---- DATA UNDER STUDY

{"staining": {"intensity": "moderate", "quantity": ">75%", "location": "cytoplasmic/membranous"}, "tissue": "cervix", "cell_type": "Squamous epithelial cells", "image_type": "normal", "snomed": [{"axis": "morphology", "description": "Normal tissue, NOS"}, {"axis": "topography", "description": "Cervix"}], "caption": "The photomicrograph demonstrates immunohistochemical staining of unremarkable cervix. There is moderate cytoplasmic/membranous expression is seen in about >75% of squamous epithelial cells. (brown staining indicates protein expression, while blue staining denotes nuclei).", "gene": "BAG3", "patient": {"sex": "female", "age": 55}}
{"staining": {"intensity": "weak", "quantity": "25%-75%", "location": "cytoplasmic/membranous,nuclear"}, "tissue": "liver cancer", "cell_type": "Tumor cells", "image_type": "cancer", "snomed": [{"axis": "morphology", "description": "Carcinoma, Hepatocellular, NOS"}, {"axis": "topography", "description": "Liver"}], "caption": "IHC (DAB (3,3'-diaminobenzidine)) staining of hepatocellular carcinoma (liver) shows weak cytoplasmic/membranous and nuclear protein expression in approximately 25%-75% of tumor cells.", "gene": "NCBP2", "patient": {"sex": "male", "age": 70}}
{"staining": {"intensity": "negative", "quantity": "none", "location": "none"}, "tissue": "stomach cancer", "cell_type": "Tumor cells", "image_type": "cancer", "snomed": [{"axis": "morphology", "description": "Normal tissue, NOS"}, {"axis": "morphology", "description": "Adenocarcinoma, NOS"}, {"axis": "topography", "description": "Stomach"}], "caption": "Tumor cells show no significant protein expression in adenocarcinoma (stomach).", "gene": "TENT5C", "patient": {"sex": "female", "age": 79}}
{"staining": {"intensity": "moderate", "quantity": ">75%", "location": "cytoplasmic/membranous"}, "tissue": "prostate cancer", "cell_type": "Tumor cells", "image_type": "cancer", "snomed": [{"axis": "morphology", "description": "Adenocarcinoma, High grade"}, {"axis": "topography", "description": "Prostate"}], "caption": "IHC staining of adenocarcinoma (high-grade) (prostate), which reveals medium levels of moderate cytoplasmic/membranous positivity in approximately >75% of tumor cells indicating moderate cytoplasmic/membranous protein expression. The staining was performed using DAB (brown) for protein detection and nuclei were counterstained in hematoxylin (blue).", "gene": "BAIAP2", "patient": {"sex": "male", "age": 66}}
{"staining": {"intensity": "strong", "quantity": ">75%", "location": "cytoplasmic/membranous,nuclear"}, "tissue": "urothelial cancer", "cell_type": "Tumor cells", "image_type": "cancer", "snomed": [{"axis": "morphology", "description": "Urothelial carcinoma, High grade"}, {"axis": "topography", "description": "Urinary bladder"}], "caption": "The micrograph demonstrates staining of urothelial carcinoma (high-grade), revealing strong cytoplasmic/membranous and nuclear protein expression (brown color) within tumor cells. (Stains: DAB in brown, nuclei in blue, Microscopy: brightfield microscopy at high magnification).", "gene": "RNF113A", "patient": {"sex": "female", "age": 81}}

--------

GOAL OF THE EXERCISE - Every record above is to be given again precisely.

TASK SOLUTION -
{"staining": {"intensity": "moderate", "quantity": ">75%", "location": "cytoplasmic/membranous"}, "tissue": "cervix", "cell_type": "Squamous epithelial cells", "image_type": "normal", "snomed": [{"axis": "morphology", "description": "Normal tissue, NOS"}, {"axis": "topography", "description": "Cervix"}], "caption": "The photomicrograph demonstrates immunohistochemical staining of unremarkable cervix. There is moderate cytoplasmic/membranous expression is seen in about >75% of squamous epithelial cells. (brown staining indicates protein expression, while blue staining denotes nuclei).", "gene": "BAG3", "patient": {"sex": "female", "age": 55}}
{"staining": {"intensity": "weak", "quantity": "25%-75%", "location": "cytoplasmic/membranous,nuclear"}, "tissue": "liver cancer", "cell_type": "Tumor cells", "image_type": "cancer", "snomed": [{"axis": "morphology", "description": "Carcinoma, Hepatocellular, NOS"}, {"axis": "topography", "description": "Liver"}], "caption": "IHC (DAB (3,3'-diaminobenzidine)) staining of hepatocellular carcinoma (liver) shows weak cytoplasmic/membranous and nuclear protein expression in approximately 25%-75% of tumor cells.", "gene": "NCBP2", "patient": {"sex": "male", "age": 70}}
{"staining": {"intensity": "negative", "quantity": "none", "location": "none"}, "tissue": "stomach cancer", "cell_type": "Tumor cells", "image_type": "cancer", "snomed": [{"axis": "morphology", "description": "Normal tissue, NOS"}, {"axis": "morphology", "description": "Adenocarcinoma, NOS"}, {"axis": "topography", "description": "Stomach"}], "caption": "Tumor cells show no significant protein expression in adenocarcinoma (stomach).", "gene": "TENT5C", "patient": {"sex": "female", "age": 79}}
{"staining": {"intensity": "moderate", "quantity": ">75%", "location": "cytoplasmic/membranous"}, "tissue": "prostate cancer", "cell_type": "Tumor cells", "image_type": "cancer", "snomed": [{"axis": "morphology", "description": "Adenocarcinoma, High grade"}, {"axis": "topography", "description": "Prostate"}], "caption": "IHC staining of adenocarcinoma (high-grade) (prostate), which reveals medium levels of moderate cytoplasmic/membranous positivity in approximately >75% of tumor cells indicating moderate cytoplasmic/membranous protein expression. The staining was performed using DAB (brown) for protein detection and nuclei were counterstained in hematoxylin (blue).", "gene": "BAIAP2", "patient": {"sex": "male", "age": 66}}
{"staining": {"intensity": "strong", "quantity": ">75%", "location": "cytoplasmic/membranous,nuclear"}, "tissue": "urothelial cancer", "cell_type": "Tumor cells", "image_type": "cancer", "snomed": [{"axis": "morphology", "description": "Urothelial carcinoma, High grade"}, {"axis": "topography", "description": "Urinary bladder"}], "caption": "The micrograph demonstrates staining of urothelial carcinoma (high-grade), revealing strong cytoplasmic/membranous and nuclear protein expression (brown color) within tumor cells. (Stains: DAB in brown, nuclei in blue, Microscopy: brightfield microscopy at high magnification).", "gene": "RNF113A", "patient": {"sex": "female", "age": 81}}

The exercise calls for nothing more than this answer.